Requirements » Pick out each of the lines below that contains the string "kern".

-- Start Dataset records --

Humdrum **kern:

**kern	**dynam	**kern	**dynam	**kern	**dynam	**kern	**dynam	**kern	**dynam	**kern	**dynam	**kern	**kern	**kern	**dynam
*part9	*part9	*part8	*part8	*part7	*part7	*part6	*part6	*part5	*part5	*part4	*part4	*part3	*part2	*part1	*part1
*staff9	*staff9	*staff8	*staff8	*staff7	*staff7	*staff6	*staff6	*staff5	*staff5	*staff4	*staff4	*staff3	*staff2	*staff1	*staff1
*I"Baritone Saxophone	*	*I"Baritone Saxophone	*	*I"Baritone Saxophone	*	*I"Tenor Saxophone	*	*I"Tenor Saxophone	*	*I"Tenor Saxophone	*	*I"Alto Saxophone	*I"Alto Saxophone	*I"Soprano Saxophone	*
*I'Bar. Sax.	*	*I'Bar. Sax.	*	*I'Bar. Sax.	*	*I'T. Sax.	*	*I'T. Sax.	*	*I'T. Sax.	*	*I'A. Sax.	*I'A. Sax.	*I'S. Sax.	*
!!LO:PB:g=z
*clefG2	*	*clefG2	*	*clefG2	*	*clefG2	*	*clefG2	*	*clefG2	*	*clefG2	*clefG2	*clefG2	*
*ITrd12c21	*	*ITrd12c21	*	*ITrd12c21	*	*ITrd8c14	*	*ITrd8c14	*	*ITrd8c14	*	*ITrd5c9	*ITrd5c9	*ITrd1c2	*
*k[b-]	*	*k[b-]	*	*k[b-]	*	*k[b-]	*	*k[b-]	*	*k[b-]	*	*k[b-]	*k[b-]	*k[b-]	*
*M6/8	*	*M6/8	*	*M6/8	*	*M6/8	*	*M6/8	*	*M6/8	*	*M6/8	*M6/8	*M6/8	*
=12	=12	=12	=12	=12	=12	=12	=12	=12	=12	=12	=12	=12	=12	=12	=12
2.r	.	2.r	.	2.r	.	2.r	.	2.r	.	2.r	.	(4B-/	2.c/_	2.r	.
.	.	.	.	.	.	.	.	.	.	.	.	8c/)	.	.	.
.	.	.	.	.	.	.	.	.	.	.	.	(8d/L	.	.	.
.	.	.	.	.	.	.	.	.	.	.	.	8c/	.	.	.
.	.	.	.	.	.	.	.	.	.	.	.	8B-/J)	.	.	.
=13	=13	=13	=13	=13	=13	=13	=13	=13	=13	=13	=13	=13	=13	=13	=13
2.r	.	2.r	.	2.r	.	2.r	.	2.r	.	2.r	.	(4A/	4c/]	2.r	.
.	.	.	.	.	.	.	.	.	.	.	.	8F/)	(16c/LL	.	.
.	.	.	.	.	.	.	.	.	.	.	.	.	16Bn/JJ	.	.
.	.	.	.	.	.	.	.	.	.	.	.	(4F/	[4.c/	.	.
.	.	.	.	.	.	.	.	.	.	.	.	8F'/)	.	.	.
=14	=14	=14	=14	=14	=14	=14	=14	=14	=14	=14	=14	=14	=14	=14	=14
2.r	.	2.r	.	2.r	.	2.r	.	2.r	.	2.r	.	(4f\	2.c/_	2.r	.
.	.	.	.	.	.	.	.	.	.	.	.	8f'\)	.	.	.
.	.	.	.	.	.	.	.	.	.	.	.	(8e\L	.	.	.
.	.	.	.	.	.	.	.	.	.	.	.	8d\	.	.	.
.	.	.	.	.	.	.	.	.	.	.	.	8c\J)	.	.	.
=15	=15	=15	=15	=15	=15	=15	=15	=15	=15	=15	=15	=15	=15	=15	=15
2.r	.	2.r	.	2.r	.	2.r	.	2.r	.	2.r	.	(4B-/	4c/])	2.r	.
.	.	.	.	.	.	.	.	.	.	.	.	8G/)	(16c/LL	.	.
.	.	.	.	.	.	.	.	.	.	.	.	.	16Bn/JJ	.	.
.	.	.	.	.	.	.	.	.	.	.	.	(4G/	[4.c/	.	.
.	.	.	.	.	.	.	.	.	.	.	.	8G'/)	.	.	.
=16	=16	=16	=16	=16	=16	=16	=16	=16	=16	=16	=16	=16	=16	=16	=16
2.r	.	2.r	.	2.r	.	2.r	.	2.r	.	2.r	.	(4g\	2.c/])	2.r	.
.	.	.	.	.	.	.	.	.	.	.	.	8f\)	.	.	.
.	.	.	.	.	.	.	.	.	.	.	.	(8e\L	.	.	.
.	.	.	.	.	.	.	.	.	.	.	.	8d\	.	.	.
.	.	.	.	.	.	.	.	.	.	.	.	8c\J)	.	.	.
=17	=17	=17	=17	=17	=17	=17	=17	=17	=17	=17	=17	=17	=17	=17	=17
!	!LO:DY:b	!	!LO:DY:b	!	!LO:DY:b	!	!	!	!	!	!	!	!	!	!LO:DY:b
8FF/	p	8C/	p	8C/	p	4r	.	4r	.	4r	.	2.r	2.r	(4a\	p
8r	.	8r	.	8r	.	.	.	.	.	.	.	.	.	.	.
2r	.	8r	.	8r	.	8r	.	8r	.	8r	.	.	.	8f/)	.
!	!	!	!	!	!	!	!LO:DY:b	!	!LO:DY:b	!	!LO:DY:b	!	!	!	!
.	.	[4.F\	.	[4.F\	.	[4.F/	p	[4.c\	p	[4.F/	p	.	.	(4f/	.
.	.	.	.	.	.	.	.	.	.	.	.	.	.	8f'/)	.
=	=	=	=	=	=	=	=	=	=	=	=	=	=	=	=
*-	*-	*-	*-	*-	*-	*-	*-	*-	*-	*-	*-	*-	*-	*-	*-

-- End Dataset records --

Written answer »
Humdrum **kern:
**kern	**dynam	**kern	**dynam	**kern	**dynam	**kern	**dynam	**kern	**dynam	**kern	**dynam	**kern	**kern	**kern	**dynam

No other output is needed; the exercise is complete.